Friday, October 1, 2010

Subtitles, anyone?

I got my first care package this afternoon, from a certain adorable someone back home. :) Candy, homemade brownies, and a packet of instant mashed potatoes. I got so excited that I opened it up in the living room while I was hanging out with a few of my flatmates, and we all ended up chowing down on chocolate. Mmm.

They thought the whole thing was hilarious. The brownies had been seran-wrapped so much that they look a bit like drugs, and as one of my flatmates said, "What, does she think there aren't potatoes in Scotland?" lol.

I love it, of course. A little bit of home in a tiny brown box. :)

Yesterday I had my first Scottish non-versation, as I'm calling it. One of the cleaning ladies (she was pretty odd) had a nice long conversation--about half an hour--with myself and two flatmates, and I have no idea what was said. None. At all. I can understand my Scottish flatmates just fine (mostly), but I could not for the life of me understand this woman. At all! So I laughed when my flatmates did and made horrified noises when they did and generally just BSed my way through half an hour of constant chatter. I was convinced that she was going to figure out that I couldn't understand her at all, and say something, but afterward one of the two girls (codename: Red, for her Hayley-Williams-esque hair) said that I'd done very well in faking it. =P She could tell, sort of, that I had, but she was pretty sure the cleaning lady hadn't noticed.

Also, an interesting observation: people tend to warn would-be travelers that people from other places (like North Africans and Italians, for example) are much more free with hugs and kisses when you greet with someone--that kind of thing. But I've noticed that while the space two people in conversation keep between them is about the same as back home, while strangers tend to stand much closer together than back home. Standing in line, for example, everyone bunches uncomfortably close together. I keep thinking someone's about to try to pickpocket me, but it never happens.

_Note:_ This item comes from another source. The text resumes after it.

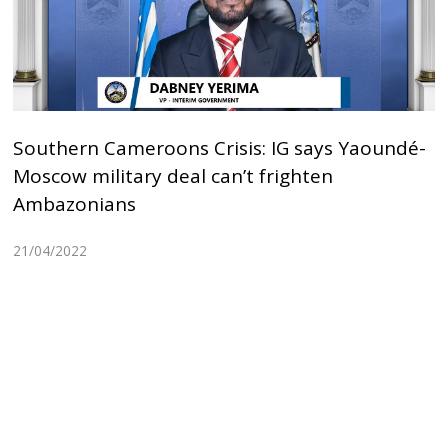
Southern Cameroons Crisis: IG says Yaoundé-
Moscow military deal can’t frighten
Ambazonians
21/04/2022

(EDIT: I did not realize there was a Starbucks in that picture until I put it up. Oops. There aren't actually very many around; I've only seen two or three. The Starbucks wasn't supposed to be the focus, anyway. Edinburgh looks like a normal, if old, city most of the time, but every now and then I look up and see these fantastic mountains just beyond the city limit. It takes me by surprise every time. And I just wanted to share.)